Browser: Safari 537.36
Operating System: Mac OS X (10.8)
Hello.
Unfortunately Spotlight, doesn’t see a run script as opened, or spotlight indexing is turned off in the folders where the scripts are stored, otherwise, you could have managed to make a hack that opened a finder window with the most resently used scripts first. You wouldn’t be able to run the scripts from the finder window anyway, so it would be futile anyway.
However, maybe Quicksilver (free app) is something for you then, letting you start out typing the first few characters of the script, after having invoked a hotkey, and set up your script folders for indexing. It may lag if your folder structure is too deep.

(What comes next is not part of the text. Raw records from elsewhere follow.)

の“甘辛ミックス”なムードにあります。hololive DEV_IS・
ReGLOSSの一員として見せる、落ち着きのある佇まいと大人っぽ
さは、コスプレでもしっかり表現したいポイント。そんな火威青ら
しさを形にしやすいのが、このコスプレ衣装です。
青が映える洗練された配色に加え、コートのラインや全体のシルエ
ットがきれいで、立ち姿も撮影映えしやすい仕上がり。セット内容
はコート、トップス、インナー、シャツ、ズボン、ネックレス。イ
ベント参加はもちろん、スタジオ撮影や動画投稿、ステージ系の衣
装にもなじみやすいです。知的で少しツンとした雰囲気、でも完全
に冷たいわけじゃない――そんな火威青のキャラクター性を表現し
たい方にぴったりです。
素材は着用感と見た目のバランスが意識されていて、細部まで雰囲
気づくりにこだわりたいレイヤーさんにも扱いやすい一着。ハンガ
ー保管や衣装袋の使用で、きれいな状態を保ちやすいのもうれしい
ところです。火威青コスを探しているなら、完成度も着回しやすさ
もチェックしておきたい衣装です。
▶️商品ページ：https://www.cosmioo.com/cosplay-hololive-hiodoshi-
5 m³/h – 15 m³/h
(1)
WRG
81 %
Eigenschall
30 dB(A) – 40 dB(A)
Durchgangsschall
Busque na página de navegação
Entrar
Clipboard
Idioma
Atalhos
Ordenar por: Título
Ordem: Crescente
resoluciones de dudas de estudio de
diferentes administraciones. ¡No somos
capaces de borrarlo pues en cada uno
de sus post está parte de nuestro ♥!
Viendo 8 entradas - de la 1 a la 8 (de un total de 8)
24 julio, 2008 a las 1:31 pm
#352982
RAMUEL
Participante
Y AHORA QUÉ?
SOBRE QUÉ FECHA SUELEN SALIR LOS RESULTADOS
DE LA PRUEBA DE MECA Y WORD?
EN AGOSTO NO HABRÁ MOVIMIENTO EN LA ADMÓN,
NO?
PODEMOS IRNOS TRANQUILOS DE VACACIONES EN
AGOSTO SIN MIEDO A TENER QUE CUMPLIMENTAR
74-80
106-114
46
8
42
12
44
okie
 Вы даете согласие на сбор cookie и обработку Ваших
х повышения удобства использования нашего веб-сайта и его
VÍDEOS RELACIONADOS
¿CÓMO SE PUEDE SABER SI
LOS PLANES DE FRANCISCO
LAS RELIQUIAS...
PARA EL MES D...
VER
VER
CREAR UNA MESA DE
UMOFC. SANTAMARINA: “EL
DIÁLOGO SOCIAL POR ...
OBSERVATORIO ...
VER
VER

Another possibility is to install Fast Scripts I am not sure if that can be operated quickly to show the menu, but you could make a hack that would invoke the various keypresses from an Automator action that would show you the list of the most recent used scripts (from the menu). Fastscripts also allow you to assign shortcuts to scripts without going thru the hurdles of creating an Automator service to assign a shortcut key to.
I hope this helps and that someone else really knows a more ingeneous way to solve this problem.
Edit
Another solution would be to make a unix script, that sorts the files by access times, and then make up a list with the sort utility, and let you choose the script to run from a list dialog, and run the choosen script through AppleScript runner.
The script could be embedded in an automator service, and that way you’d have easy access to the most recently used scripts.